Previously I had been operating under the reasoning that this sort of thing mostly applied to parents and minors, but it turns out that actually society needs a mommy and daddy to make choices for it, too.
When left to our own devices, as adults we’ve made a pig’s breakfast of the coronavirus pandemic. Look at the state of things! And do you know what the problem is? It’s that quite clearly a large number of adults simply can’t be bothered to make good decisions. Whether it’s because they’re too immature, too uneducated, or too selfish is up for discussion, but it’s also irrelevant. Regardless of the reasons, the result is still that people have allowed this pandemic to get out of hand because they are not making smart choices.
So, I guess we’ll have to do the same thing to grown-ups as we’ve been doing to children. Since adults can’t seem to comprehend that their actions have consequences that may not directly effect themselves, but are nevertheless harmful to those around them, we’ll just have to have the playground monitor step in and nip things in the bud. The coronavirus vaccine, and to a larger extent all vaccinations deemed safe by the relevant medical and scientific authorities, are going to have to become mandatory.
In the meantime, while that legislation is dying in congress, it’s going to be up to the rest of us to get vaccinated as soon as possible.
It doesn’t stop there though. As I mentioned, this applies to all vaccines.
As responsible adults, let’s take this pandemic as a learning opportunity. Where previously we thought about “me” in every case of contagious illness, let’s start thinking about those around us as well.
This pandemic got out of hand because we were applying the same old selfish reasoning we’ve been accustomed to to a new and deadlier disease. “If it’s not going to kill me then it isn’t a problem and I’ll just get through it.” While this stoicism may have seemed wonderful a year ago, it is clear now that this was a mistake. Every time we allow ourselves to spread an illness, we are being harmful. Perhaps only very slightly in a direct sense, but the nature of contagion means one direct interaction will lead to many indirect interactions, and so on, and so on …

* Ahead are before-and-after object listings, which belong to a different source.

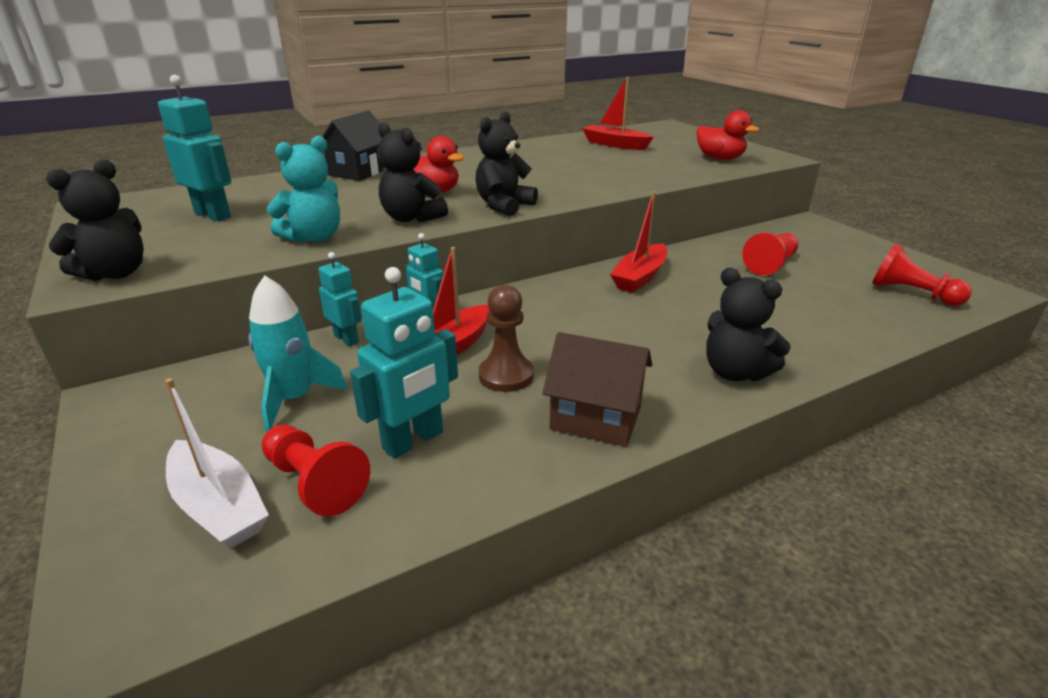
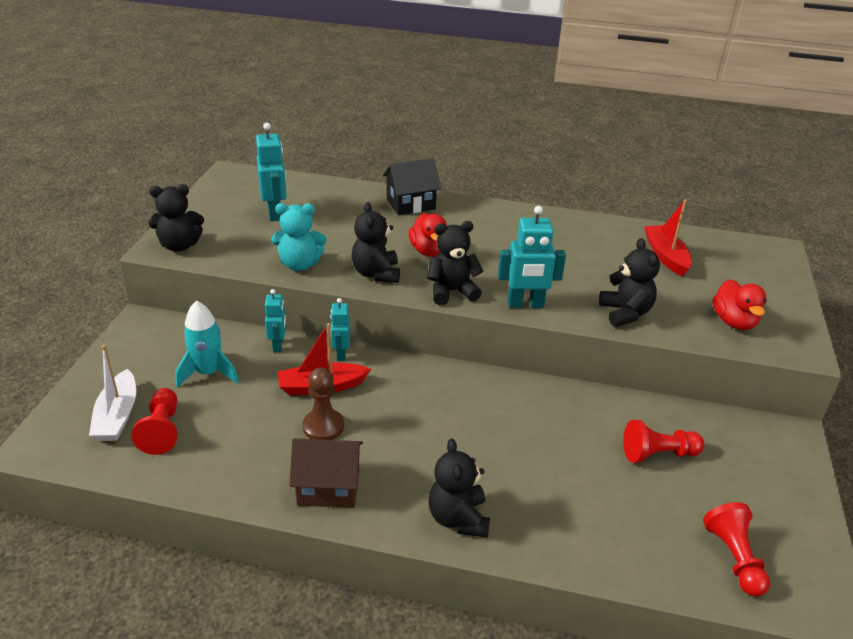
camera: 40 degrees right, 5 degrees up
turquoise robot [350,267,458,459] -> turquoise robot moved to [498,206,566,308]
brown house [542,332,652,447] -> brown house turned 60 degrees counterclockwise [289,438,363,508]
red boat [610,191,667,292] -> none
none -> black teddy bear [599,238,660,327]

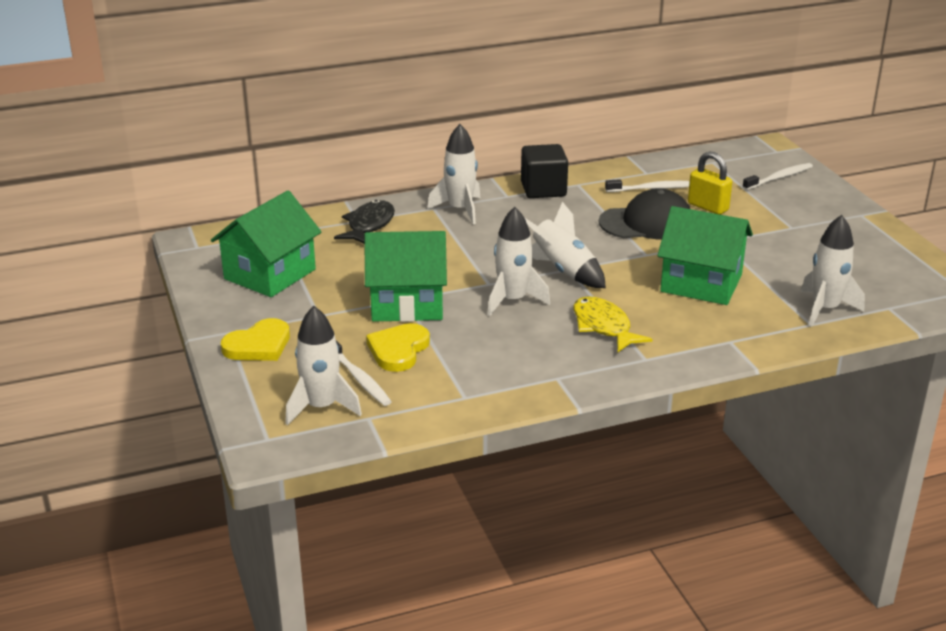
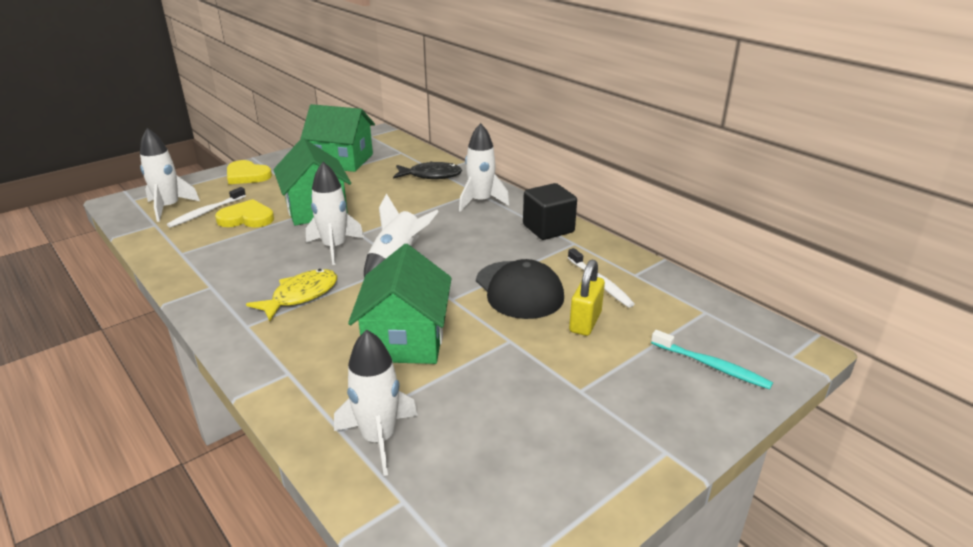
camera: 70 degrees right, 0 degrees up
white toothbrush [742,163,813,190] -> turquoise toothbrush [651,330,773,389]

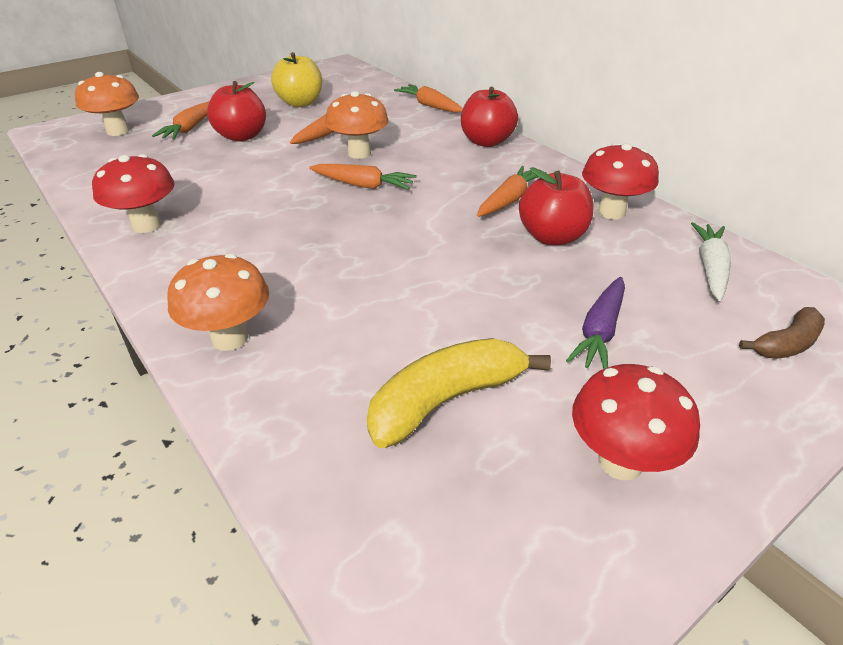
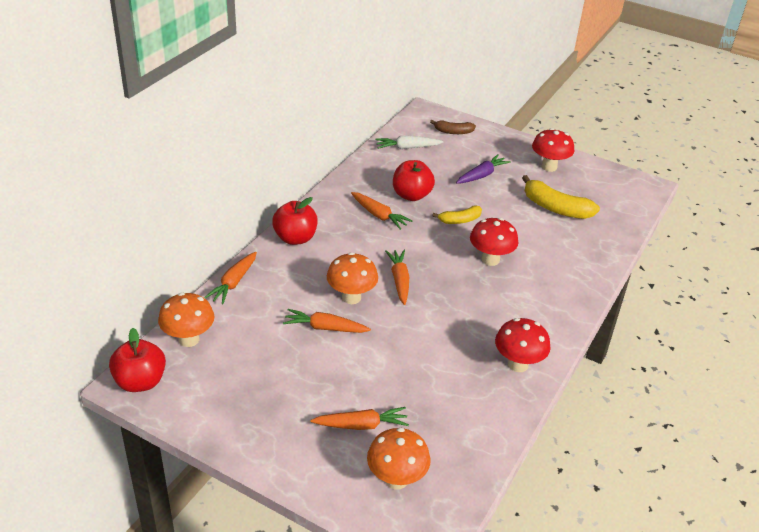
camera: 115 degrees left, 0 degrees up
orange mushroom [167,253,269,351] -> orange mushroom moved to [158,293,214,347]
red apple [207,81,266,142] -> red apple moved to [109,328,166,392]
yellow apple [271,52,322,107] -> none
orange carrot [477,166,547,217] -> orange carrot turned 150 degrees counterclockwise [351,192,412,230]
purple carrot [566,277,625,369] -> purple carrot turned 45 degrees counterclockwise [456,154,511,184]
red mushroom [582,143,659,220] -> red mushroom moved to [470,218,518,266]
brown banana [739,307,825,359] -> brown banana turned 150 degrees clockwise [430,120,476,134]
none -> yellow banana [432,205,482,224]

We all acknowledge that the coronavirus is more deadly than other diseases, which is why it is so dire. That sense of urgency makes it easier for most of us to simply accept that getting the vaccination helps us to not only protect ourselves from the virus, but to contain its spread and thereby to prevent others who are vulnerable from dealing with more serious — in many cases dire — consequences.

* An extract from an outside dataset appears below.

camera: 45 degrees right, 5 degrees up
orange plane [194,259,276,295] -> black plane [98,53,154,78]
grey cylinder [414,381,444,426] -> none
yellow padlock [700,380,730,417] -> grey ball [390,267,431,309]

I propose that we extend that reasoning to all the other vaccinations we may have been skipping based on faulty logic simply because they only prevented illnesses that, to us individually, were less drastic. As we can see from the pandemic, this thinking means we increase the spread, and every increase in the infection means a higher likelihood that it will reach someone who may not be as able to deal with the illness as we are ourselves.

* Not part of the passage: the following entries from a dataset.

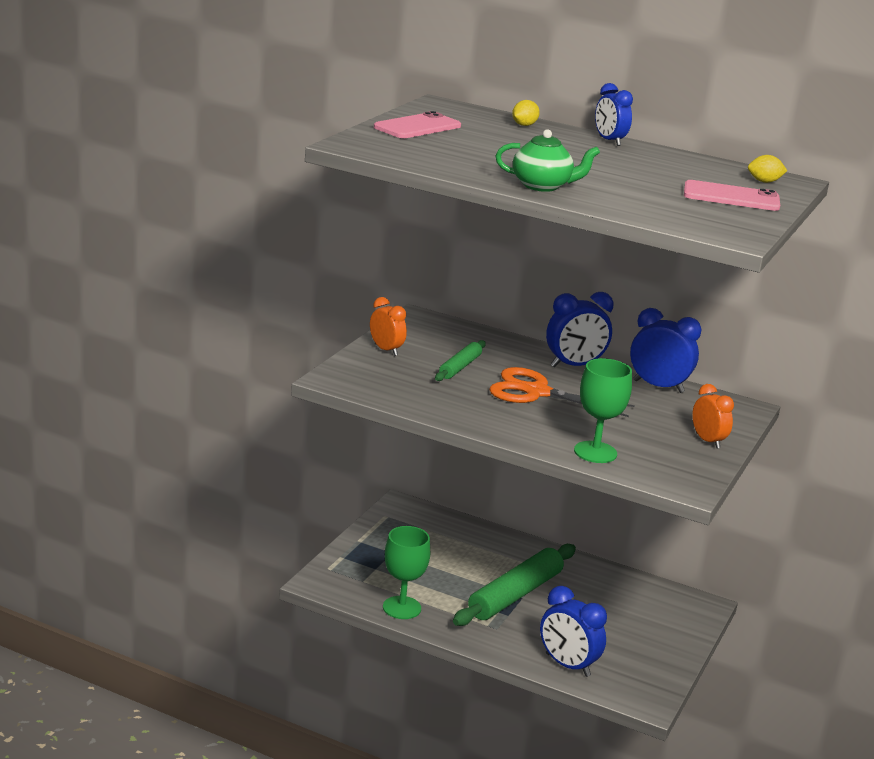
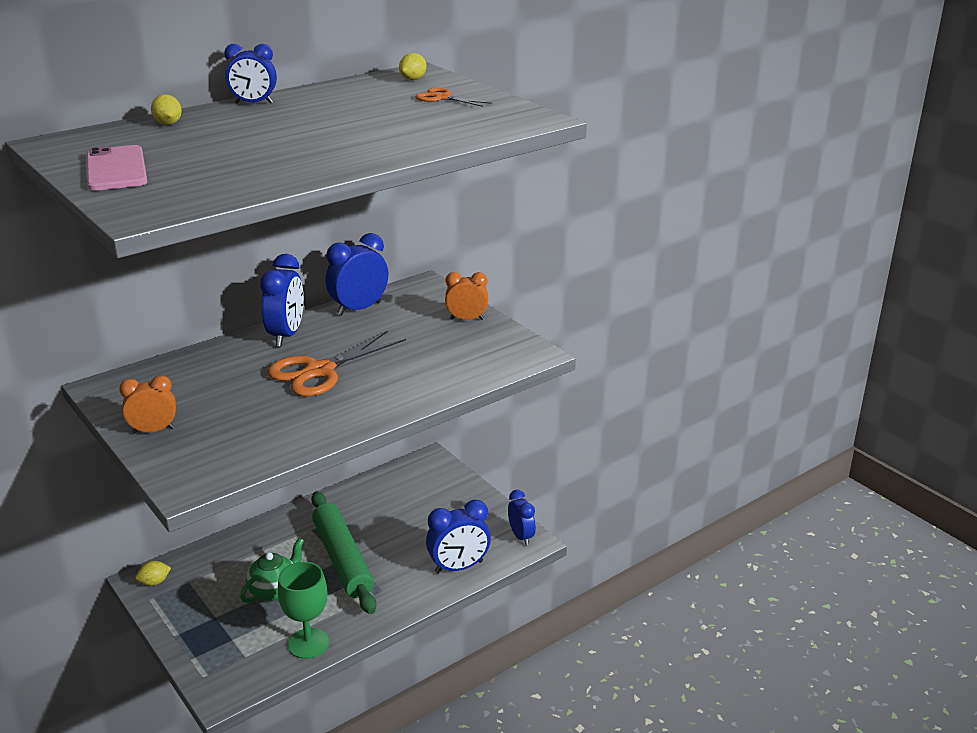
camera: 60 degrees left, 5 degrees up
green rolling pin [435,340,486,381] -> none
green teapot [496,129,600,192] -> green teapot moved to [240,538,304,603]
green goblet [574,358,632,463] -> none
pink phone [684,180,780,211] -> orange scissors [415,87,492,107]
none -> yellow lemon [135,561,171,586]
none -> blue clock [508,490,536,546]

So yeah, I’m scheduling an appointment to go get a flu shot. Overall, it’ll probably eat up about two hours of my life. It’s annoying and I hate it but I can’t sit here and be internally inconsistent in my philosophy.
The flu isn’t going to kill me. If I catch it and spread it though, it might well kill someone else. Two hours of my time seems a reasonable exchange for the tiny contribution to the reduction of harm that the spread of influenza would cause if I weren’t otherwise vaccinated — not to mention the reduction to my own annoyance should I manage to contract it.
Thus, I’m getting the vaccination not because I think it’s virtuous but because knowing what I know now, everybody benefits from that decision, and so doing it is kind of a no-brainer.
I encourage you to get yours as well. Because again, if we all take some small steps to reduce the spread of diseases, we can make things better for everyone, not just ourselves. That’s what society is all about, right?